Although Philadelphia is the acknowledged capitol of jazz organ, Chicago South-siders with long memories will make a compelling case for the prominent role of the B-3 at some of the Windy City's most historic blowing sessions. There's no shortage of stories about Stitt and Ammons dueling at McKie's Show Lounge on Cottage Grove at 63rd Street in the company of some of the "baddest" players—Don Patterson, Eddie Buster, Jack McDuff, Leon Spencer, Odell Brown, Hank Marr, even the venerable Milt Buckner. Enter the new main Midwesterner on the instrument, Chris Foreman, a blind prodigy who for over twenty years has shared a telepathic connection with drummer Greg Rockingham, leader of Deep Blue, the organ trio that includes guitarist Bobby Broom, a transplanted New Yorker whose credits include gigs with Sonny Rollins and Miles Davis.

The music has moved to a club on the North Side, the Green Mill, where the crowd is youthful, white, and obviously studious in the attention it brings to the blues.

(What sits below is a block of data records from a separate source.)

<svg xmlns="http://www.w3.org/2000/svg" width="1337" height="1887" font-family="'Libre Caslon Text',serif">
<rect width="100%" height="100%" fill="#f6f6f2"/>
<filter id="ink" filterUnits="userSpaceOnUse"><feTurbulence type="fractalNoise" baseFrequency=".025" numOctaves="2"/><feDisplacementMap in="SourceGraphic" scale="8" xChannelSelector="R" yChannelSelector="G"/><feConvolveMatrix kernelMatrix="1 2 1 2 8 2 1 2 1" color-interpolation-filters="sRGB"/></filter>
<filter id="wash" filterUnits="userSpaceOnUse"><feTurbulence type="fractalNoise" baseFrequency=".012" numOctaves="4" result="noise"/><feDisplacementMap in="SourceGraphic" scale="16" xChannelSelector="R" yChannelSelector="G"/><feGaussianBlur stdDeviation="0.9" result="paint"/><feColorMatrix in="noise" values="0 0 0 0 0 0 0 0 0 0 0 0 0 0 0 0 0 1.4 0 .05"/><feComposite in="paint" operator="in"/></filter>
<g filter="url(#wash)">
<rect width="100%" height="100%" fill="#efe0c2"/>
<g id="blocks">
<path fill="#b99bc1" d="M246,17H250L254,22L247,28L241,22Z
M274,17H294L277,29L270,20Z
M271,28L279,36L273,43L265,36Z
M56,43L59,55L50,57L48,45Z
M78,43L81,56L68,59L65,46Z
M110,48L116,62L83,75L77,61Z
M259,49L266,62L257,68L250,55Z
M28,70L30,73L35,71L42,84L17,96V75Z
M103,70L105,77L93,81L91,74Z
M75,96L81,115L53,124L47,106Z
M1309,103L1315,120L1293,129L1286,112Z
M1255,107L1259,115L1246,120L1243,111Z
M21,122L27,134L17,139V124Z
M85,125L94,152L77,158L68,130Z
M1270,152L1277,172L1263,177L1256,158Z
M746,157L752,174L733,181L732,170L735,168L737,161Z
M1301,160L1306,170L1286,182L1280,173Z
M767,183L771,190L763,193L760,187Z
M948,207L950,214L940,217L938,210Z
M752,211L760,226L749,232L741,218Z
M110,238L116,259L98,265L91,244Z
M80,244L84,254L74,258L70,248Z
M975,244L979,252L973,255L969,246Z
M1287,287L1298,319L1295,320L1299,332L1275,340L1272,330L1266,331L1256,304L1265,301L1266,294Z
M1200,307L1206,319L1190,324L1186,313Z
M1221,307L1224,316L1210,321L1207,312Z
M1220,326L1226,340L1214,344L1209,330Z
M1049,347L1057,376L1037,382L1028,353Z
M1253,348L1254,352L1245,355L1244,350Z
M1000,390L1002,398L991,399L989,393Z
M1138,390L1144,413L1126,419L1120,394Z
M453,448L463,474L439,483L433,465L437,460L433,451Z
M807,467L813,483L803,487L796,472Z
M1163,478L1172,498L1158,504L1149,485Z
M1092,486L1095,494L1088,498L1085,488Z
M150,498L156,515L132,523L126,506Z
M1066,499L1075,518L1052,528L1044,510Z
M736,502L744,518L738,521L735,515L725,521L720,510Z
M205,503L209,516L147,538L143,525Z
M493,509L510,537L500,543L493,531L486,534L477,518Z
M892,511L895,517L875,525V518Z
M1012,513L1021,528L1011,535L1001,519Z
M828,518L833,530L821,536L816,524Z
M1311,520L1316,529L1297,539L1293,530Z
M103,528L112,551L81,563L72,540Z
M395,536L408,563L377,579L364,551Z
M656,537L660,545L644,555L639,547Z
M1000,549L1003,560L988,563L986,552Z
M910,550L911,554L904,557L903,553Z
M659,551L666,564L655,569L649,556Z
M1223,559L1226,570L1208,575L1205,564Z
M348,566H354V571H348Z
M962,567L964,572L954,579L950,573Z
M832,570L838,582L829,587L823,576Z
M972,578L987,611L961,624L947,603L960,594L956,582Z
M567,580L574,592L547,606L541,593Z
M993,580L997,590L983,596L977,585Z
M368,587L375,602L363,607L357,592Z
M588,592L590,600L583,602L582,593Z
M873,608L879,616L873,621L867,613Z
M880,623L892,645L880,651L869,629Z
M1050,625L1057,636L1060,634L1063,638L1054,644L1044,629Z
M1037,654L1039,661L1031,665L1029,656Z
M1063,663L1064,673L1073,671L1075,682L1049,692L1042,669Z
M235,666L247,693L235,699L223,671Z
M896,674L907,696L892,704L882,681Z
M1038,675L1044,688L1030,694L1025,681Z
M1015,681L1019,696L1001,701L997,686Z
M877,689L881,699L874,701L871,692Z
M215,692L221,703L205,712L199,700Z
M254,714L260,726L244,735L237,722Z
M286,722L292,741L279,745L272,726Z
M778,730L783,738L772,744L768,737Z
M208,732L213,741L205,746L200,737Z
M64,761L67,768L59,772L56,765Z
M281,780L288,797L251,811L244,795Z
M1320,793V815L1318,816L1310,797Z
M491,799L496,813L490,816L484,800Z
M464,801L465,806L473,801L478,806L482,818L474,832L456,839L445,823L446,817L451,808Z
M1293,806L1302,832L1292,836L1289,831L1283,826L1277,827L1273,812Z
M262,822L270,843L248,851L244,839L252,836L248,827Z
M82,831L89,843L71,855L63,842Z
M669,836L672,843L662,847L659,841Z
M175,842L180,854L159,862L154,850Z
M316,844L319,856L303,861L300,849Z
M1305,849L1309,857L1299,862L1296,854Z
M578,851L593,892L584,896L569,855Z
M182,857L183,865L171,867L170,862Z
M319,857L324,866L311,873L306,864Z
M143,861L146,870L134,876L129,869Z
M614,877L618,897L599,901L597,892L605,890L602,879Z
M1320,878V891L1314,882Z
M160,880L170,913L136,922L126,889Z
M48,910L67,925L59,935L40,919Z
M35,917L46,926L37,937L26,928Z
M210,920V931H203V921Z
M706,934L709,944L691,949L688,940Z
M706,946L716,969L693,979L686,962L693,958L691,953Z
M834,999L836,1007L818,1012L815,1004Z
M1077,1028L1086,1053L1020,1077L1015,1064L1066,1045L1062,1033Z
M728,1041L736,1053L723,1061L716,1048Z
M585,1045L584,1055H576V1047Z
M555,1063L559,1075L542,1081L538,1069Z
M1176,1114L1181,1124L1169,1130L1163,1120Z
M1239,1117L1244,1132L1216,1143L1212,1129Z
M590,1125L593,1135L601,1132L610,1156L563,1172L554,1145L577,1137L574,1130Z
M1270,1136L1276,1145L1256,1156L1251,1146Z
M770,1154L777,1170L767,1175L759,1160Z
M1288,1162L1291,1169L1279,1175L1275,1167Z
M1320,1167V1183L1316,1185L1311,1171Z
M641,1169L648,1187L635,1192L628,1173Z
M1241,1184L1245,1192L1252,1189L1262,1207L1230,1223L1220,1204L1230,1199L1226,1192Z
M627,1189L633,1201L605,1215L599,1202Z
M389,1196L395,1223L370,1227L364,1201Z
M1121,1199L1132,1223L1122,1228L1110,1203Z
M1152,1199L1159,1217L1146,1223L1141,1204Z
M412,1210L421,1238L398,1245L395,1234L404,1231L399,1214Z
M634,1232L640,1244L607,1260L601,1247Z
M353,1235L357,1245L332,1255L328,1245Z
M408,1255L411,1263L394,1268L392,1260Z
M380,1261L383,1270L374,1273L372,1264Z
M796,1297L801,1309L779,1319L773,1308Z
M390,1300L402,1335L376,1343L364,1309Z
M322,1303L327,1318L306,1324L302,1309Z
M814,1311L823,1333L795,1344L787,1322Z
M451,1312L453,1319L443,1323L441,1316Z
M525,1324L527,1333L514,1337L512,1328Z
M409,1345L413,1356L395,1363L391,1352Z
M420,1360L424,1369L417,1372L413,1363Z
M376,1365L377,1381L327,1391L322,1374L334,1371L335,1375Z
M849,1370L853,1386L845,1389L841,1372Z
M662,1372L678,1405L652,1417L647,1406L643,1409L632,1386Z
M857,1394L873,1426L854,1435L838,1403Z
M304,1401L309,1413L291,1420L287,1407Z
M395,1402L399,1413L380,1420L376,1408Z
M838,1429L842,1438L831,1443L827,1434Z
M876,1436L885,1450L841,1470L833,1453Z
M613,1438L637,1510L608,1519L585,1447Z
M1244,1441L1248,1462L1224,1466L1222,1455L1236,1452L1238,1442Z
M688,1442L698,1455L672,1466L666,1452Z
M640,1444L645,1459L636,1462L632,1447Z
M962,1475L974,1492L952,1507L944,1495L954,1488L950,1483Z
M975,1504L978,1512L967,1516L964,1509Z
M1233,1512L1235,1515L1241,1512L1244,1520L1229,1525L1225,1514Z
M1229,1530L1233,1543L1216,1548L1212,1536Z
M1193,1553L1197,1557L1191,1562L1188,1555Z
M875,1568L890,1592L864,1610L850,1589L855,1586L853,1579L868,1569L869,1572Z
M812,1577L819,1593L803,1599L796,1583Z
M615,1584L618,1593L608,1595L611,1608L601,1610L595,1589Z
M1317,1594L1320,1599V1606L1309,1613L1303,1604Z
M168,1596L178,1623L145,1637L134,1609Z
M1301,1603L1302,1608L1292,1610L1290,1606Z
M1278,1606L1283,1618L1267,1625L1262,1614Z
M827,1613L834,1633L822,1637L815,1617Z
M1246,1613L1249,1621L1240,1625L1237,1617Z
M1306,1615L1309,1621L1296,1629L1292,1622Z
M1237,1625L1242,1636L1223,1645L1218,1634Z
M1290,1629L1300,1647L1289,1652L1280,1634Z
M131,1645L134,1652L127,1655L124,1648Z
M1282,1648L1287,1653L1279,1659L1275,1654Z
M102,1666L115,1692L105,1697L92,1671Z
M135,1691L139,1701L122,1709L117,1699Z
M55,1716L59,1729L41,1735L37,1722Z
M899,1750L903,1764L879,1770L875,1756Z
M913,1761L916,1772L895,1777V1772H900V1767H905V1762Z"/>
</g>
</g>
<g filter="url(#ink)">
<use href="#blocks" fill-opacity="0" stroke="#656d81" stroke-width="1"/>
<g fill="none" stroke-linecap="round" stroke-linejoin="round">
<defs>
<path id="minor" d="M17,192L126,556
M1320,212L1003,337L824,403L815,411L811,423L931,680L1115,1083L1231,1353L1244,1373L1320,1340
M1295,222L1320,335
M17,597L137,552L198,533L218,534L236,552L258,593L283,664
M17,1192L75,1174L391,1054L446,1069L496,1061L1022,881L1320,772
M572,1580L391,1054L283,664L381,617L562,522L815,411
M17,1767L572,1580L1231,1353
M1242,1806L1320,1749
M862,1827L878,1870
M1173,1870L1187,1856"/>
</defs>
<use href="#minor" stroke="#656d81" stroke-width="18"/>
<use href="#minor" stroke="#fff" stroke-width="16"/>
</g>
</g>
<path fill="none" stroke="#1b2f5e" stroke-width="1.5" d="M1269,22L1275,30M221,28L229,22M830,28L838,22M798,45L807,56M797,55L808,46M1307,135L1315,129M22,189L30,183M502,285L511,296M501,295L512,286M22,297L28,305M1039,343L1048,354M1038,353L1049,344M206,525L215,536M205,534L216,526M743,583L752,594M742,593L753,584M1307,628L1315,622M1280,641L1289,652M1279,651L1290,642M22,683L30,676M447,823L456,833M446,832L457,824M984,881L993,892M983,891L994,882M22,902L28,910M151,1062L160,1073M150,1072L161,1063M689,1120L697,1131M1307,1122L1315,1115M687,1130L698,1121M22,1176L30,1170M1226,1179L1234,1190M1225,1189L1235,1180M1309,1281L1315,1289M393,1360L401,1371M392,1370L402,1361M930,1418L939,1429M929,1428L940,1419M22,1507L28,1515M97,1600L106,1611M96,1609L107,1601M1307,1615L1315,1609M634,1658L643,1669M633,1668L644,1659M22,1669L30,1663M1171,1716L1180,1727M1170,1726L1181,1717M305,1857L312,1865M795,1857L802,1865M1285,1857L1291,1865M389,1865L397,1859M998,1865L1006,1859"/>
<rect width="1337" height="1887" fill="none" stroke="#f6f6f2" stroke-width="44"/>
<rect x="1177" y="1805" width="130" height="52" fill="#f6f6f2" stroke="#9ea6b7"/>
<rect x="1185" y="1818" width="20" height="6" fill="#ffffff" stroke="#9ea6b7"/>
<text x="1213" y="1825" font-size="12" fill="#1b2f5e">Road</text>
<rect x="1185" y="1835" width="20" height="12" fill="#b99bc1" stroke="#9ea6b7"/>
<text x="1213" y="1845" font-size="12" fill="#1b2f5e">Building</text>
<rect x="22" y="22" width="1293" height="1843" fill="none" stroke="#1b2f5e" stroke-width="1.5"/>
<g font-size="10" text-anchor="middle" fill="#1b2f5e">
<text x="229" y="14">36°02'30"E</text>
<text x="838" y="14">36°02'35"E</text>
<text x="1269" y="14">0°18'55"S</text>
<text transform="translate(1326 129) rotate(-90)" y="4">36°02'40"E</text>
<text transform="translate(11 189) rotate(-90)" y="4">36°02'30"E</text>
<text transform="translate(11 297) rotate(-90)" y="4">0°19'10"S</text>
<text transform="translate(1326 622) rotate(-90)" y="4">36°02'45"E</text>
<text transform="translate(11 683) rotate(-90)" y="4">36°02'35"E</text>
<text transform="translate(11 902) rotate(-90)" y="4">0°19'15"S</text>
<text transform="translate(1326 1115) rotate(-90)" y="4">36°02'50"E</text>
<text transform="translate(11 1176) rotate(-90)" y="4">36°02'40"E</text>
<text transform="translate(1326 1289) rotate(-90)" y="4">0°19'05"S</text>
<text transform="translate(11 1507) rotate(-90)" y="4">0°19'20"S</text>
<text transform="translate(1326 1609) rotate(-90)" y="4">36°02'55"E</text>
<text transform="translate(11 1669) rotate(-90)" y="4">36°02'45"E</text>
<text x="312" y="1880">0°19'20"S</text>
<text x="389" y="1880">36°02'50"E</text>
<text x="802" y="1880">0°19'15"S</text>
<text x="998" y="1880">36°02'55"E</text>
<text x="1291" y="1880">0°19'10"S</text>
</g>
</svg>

And this is an ensemble that merits serious, attentive listening, practically redefining the sound of the conventional organ trio. With this group democracy rules, as Broom's lyrical guitar solos are spotlighted no less than Foreman's spirited keyboard virtuosity. The ensemble sound, moreover, stresses balance along with light and varied textures. Just as Broom eschews octaves and chords in his solos, favoring lean and economical single-note lines, Foreman avoids thick chords while minimizing the use of draw-bars, Leslie effects, and hackneyed Hammond devices like drone tones.

It's this attention to textures and dynamics that enables the group to do commendable justice by Gilbert's/Jobim's delicate "Once I Loved" as well as to give adequate breathing room to a clever tune with a Monkish melody—Broom's "No Hype Blues." At the same time, this is a single-minded unit that can cook, and turn up the flame at a moment's notice. On the aforementioned Broom blues, Foreman pulls out the stops and momentarily invokes the spirit of Wild Bill Davis at his most untamed, only to return to the subtle and subdued melodic line of the out chorus without requiring so much as an extra beat to cool down.

Rockingham deserves the lion's share of the credit not only for making Foreman the man on the scene and assembling a mean yet gentle music machine but for his percussion mastery. I can recall drummers trying to "keep up" with Groove Holmes' torrid tempos or endeavoring mightily to "hold back" Jimmy Smith's accelerating pace. But perhaps not since Billy James has a B-3 drummer locked into and maintained a groove as tight and secure yet relaxed as Rockingham's—even on a blistering up-tempo tune like "The Way You Look Tonight."

The DVD will no doubt be a boon for B-3 players hungry for tips. (Yes, Foreman does appear to rely exclusively on his left hand for those bass lines.) The camera work, despite some patches of excessive double and triple exposures, follows the music, guiding the ear to where the action is. The audio is balanced, clearly defined, and unusually "clean," especially for a B-3 session. In the liner notes, Broom is quoted eloquently on the blues as a Black-American expression, celebrating and validating African-American musical culture and history. Consequently, the video makes it unavoidably discomfiting not to be able to see, especially in a major urban jazz venue, this tradition reflected in terms of a racially diverse audience.


Tracks: Goin' To Town; The Way You Look Tonight; Once I Loved; No Hype Blues; Lou; Can't Hide Love.

Personnel: Chris Foreman: Hammond B3 organ; Bobby Broom: guitar; Greg Rockingham: drums.

Production Notes: Recorded at 24 bit/96kHz High Resolution Audio, live on May 2 & 3, 2005. Complete notes enclosed by Joe Moore, KFSR, Fresno, California.